We use the geosparql specification, so a particular resource will have a property geosparql:hasGeometry, with a reference to a resource of the class geosparql:Geometry, and this latter resource has a geosparql:asWKT property, with a WKT string as the object.

Our challenges:
-          We like the idea of a separate geometry. But we would like to include multiple WKT-strings, each with its own CRS, just like you would have an rdfs:label with multiple languages;
-          The current situation means that we would have to encode the CRS in the WKT-string and that means that it is not really a WKT string any more (which presents problems if we want to use it for our REST API, which users don’t understand the encoding of the CRS);
-          Another problem is, that you’ll get multiple asWKT triples, you have to parse the string if you want to select just one of the triples. This is not nice (at least we would like to have a function available, just like the lang() function)

At this moment, we’ve solved the problem by introducing a subPropertyOf asWKT, for every CRS:

pdok:asWKT-RD rdfs:subPropertyOf geosparql:asWKT

Every Geometry in our dataset has one geosparql:asWKT with a WKT string without a CRS (meaning that it should be CRS84, which is fine), and a property pdok:asWKT-RD with the semantics that it also shouldn’t contain a CRS, because EPSG:28992 is assumed. It works and is compliant to the standards, but not very nice.

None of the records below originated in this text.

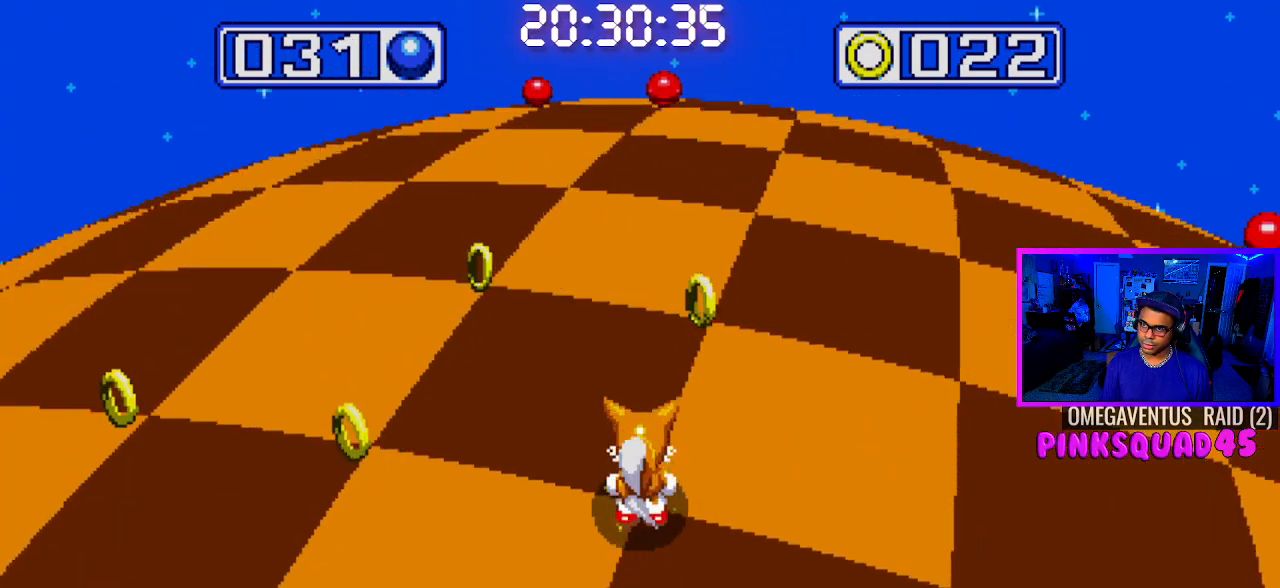
{"buttons": ["DPAD_LEFT"], "left_stick": "center", "right_stick": "center", "events": [[150, "DPAD_LEFT", "up"], [383, "DPAD_LEFT", "down"]]}
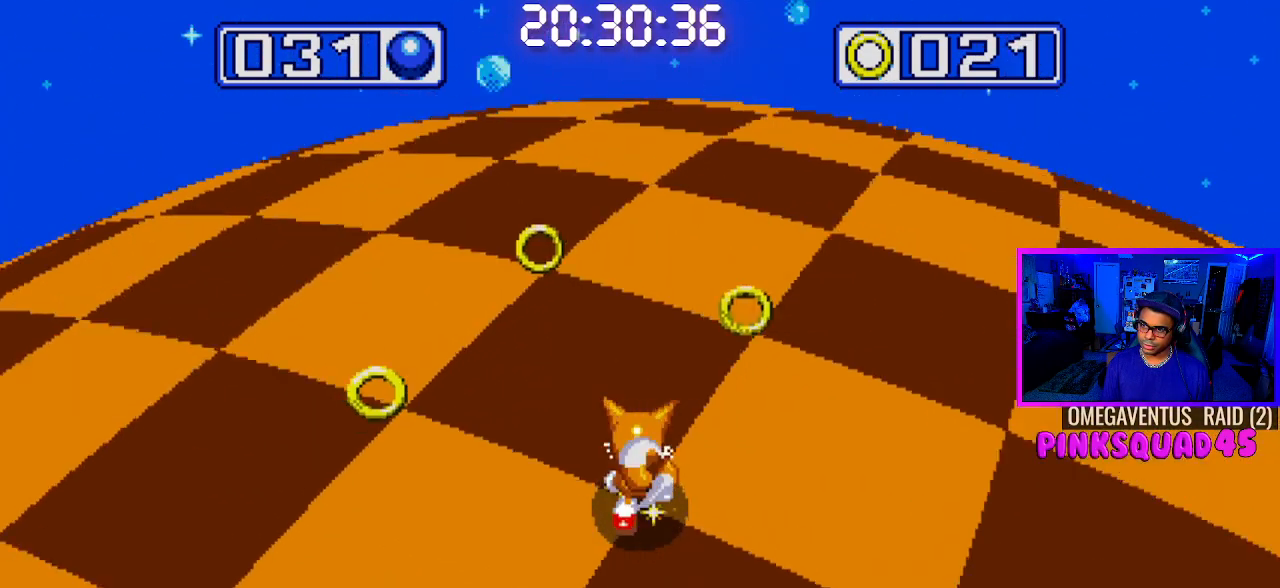
{"buttons": ["DPAD_RIGHT"], "left_stick": "center", "right_stick": "center", "events": [[33, "DPAD_LEFT", "up"], [167, "DPAD_RIGHT", "down"]]}
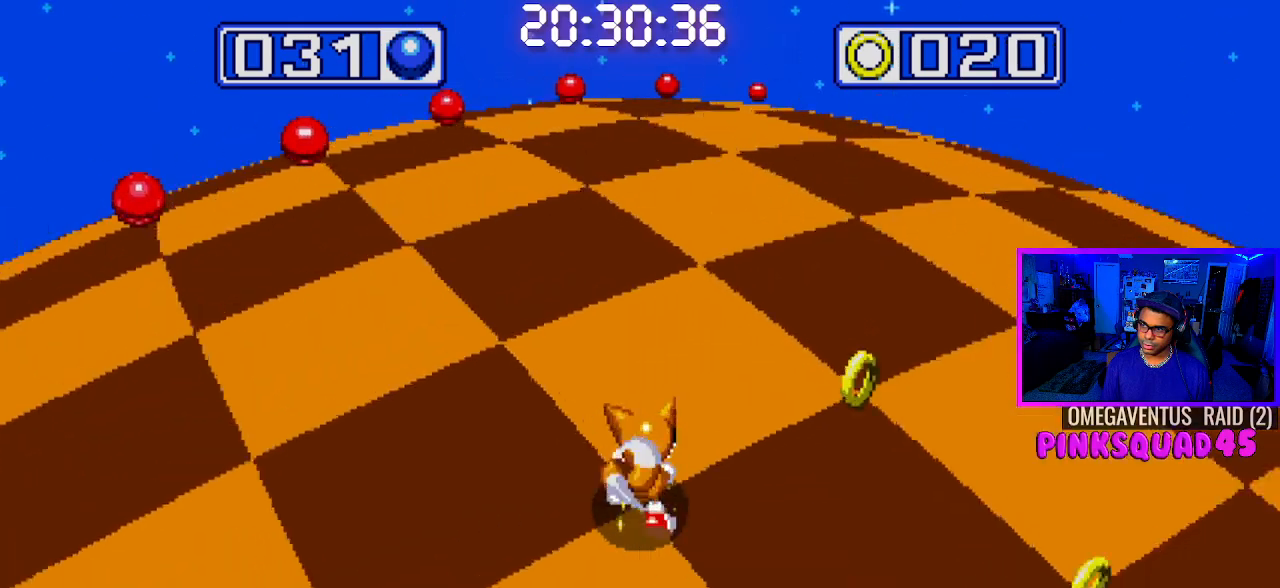
{"buttons": [], "left_stick": "center", "right_stick": "center", "events": [[383, "DPAD_RIGHT", "up"]]}
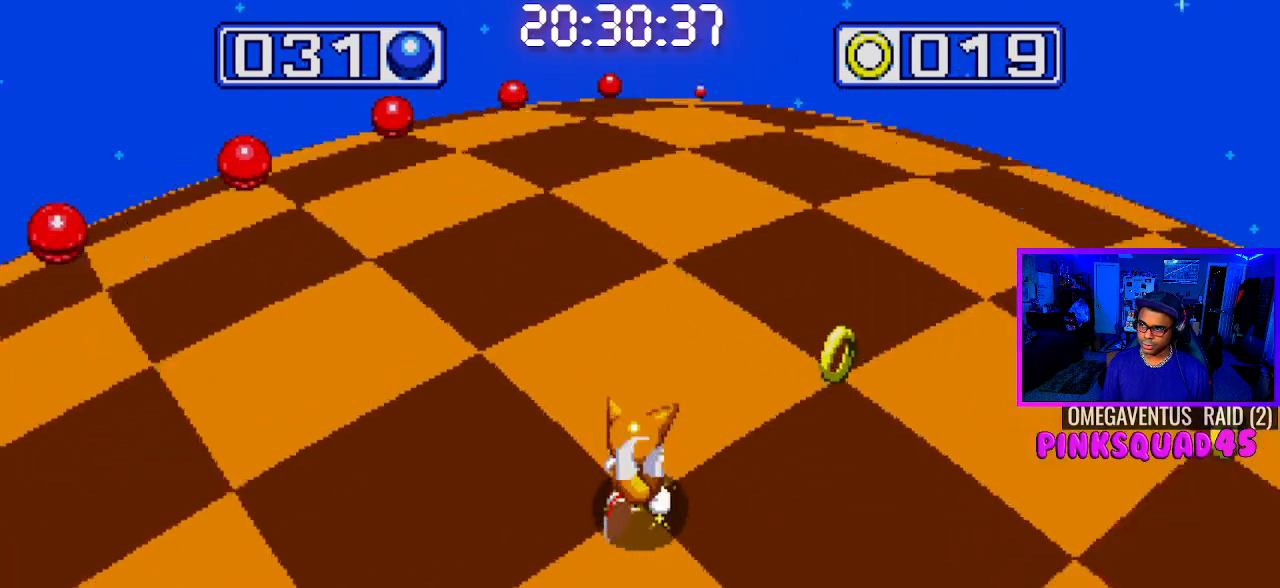
{"buttons": ["DPAD_RIGHT"], "left_stick": "center", "right_stick": "center", "events": [[500, "DPAD_RIGHT", "down"]]}
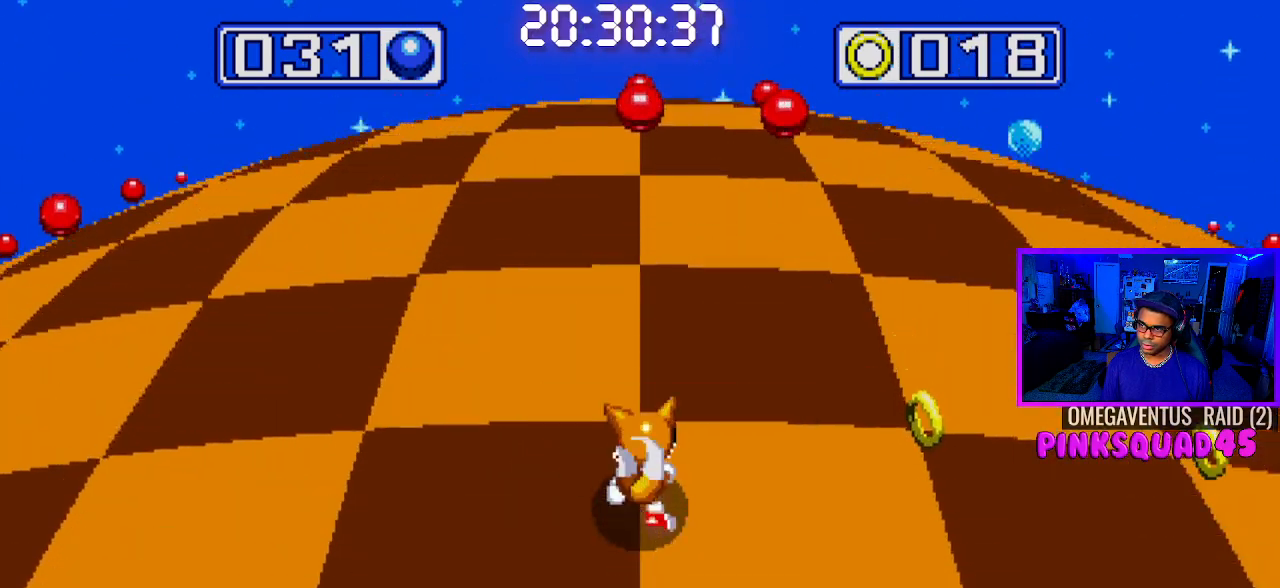
{"buttons": [], "left_stick": "center", "right_stick": "center", "events": [[183, "DPAD_RIGHT", "up"]]}
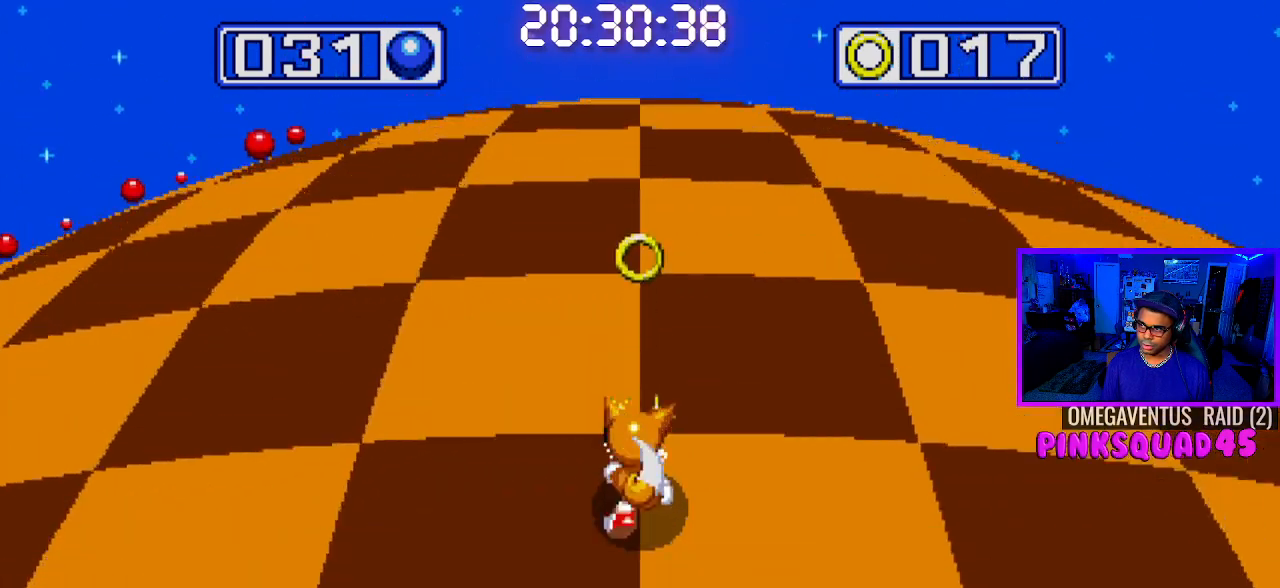
{"buttons": [], "left_stick": "center", "right_stick": "center", "events": [[283, "DPAD_RIGHT", "down"], [450, "DPAD_RIGHT", "up"]]}
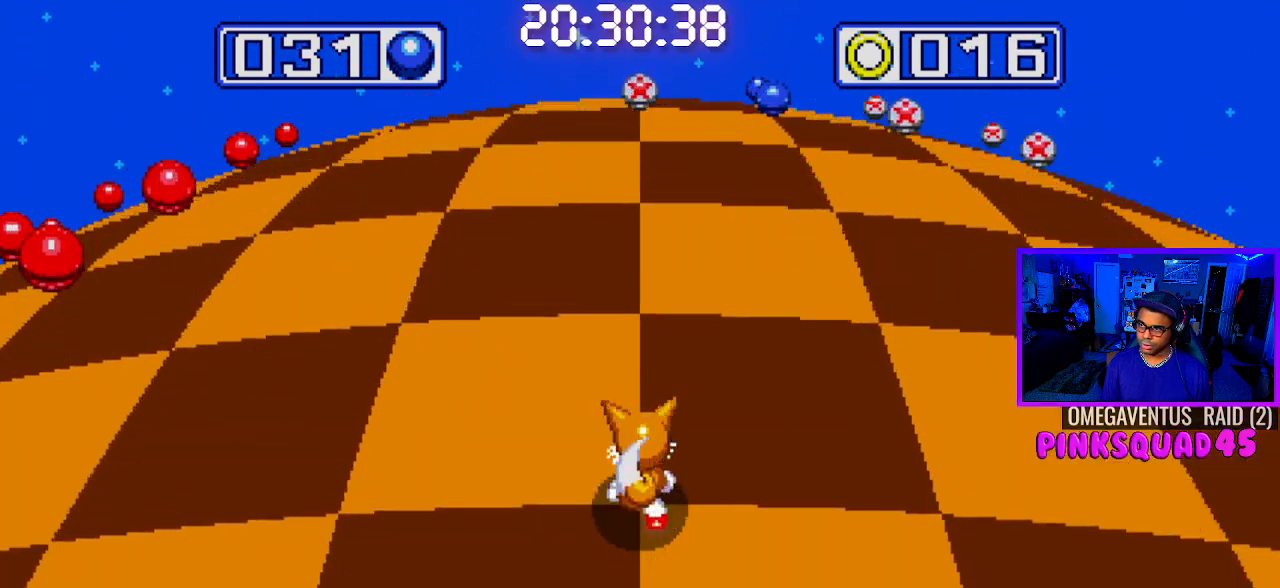
{"buttons": ["DPAD_LEFT"], "left_stick": "center", "right_stick": "center", "events": [[367, "DPAD_LEFT", "down"]]}
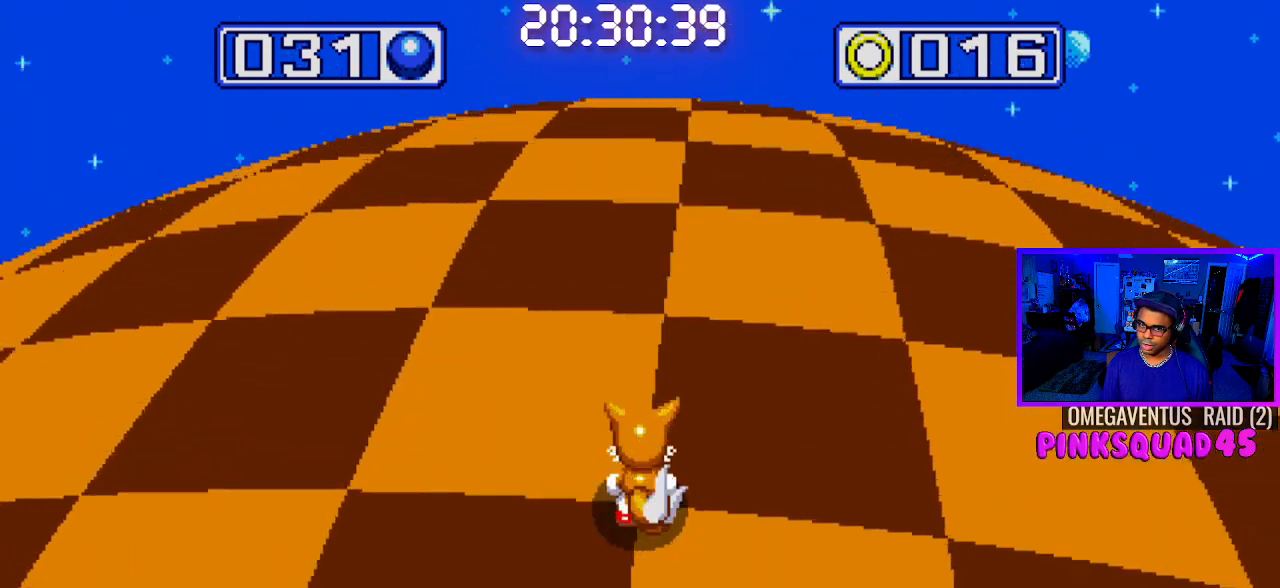
{"buttons": [], "left_stick": "center", "right_stick": "center", "events": [[17, "DPAD_LEFT", "up"]]}
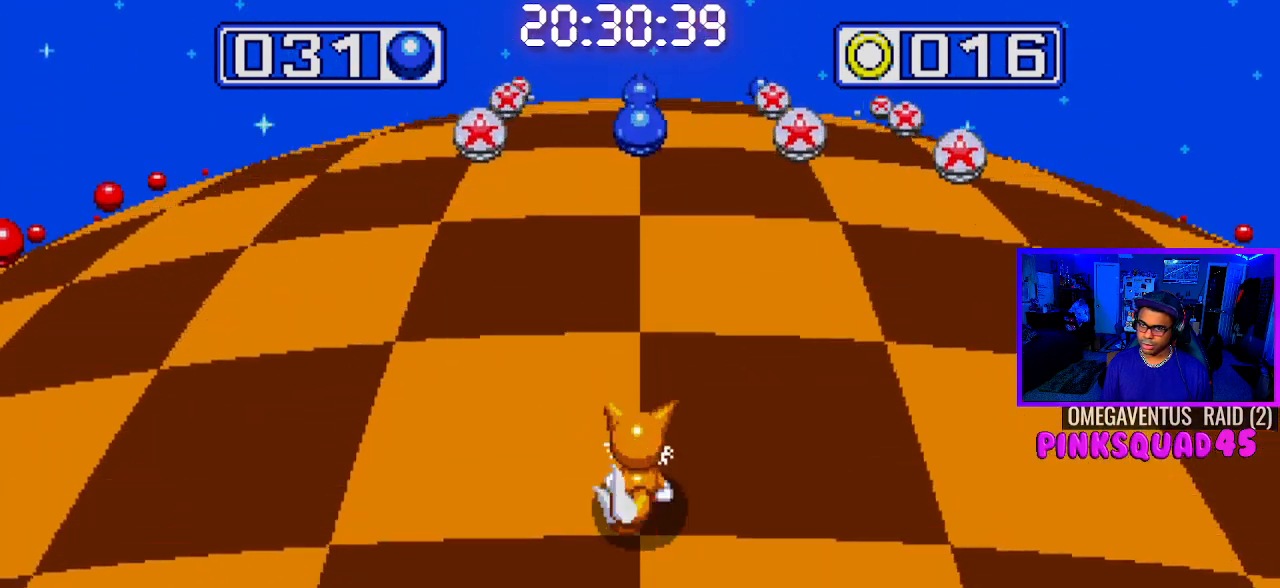
{"buttons": [], "left_stick": "center", "right_stick": "center", "events": []}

What we really would like is:
-          A more elegant way of encoding the CRS. Maybe you could do it just like a language tag, for example: <Geo> geosparql:asWKT “POINT(53,2 5,6)”@EPSG:28992;
-          A function to check for a particular CRS, similar to lang(), for example: crs(?wkt) (which would result a literal or maybe a IRI representing the CRS)

Because most spatial encodings can be converted between each other, even a better approach might be to have a transformation service (toCRS(?wkt,?crs)).

Last, but not least: it would be very much appreciated if a user could request for a particular CRS, and the response could “tell” what the CRS is. We would like to suggest using http-accept-crs and a crs-content-type kind of headers, just like a language accept-header or a serialization accept-header: having content negotiation available for CRS’s as well.